> **Work order**: Please transcribe, word for word, the line containing "#998, status: Chiuso -> Nuovo" and every line after it through the end of the records below, and nothing else.

-.-.-

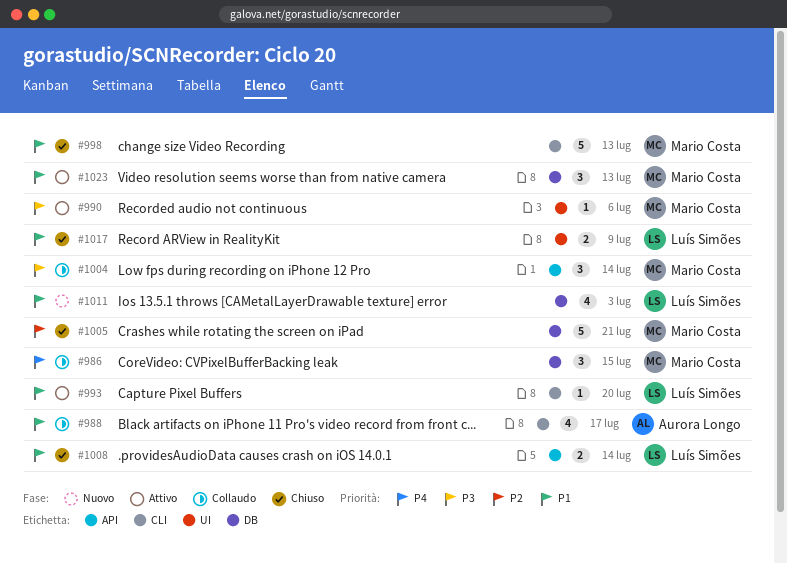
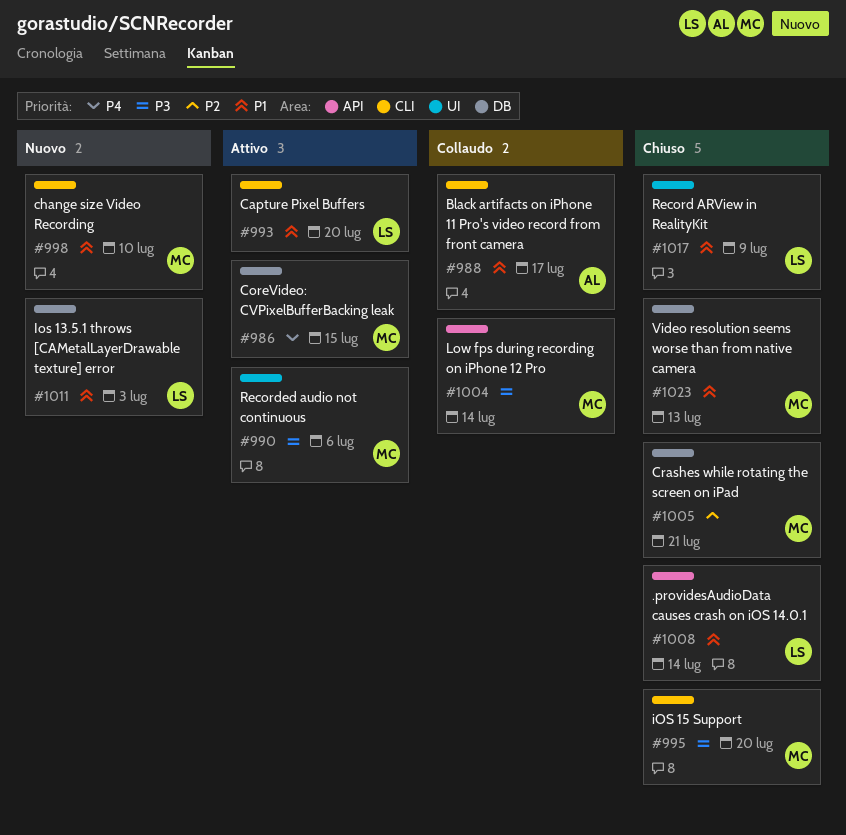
#986, status: Collaudo -> Attivo
#995: none -> present
#998, status: Chiuso -> Nuovo
#998, due: Jul 13 -> Jul 10
#1023, status: Attivo -> Chiuso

-.-.-

> **Reply to the exercise**:
#998, status: Chiuso -> Nuovo
#998, due: Jul 13 -> Jul 10
#1023, status: Attivo -> Chiuso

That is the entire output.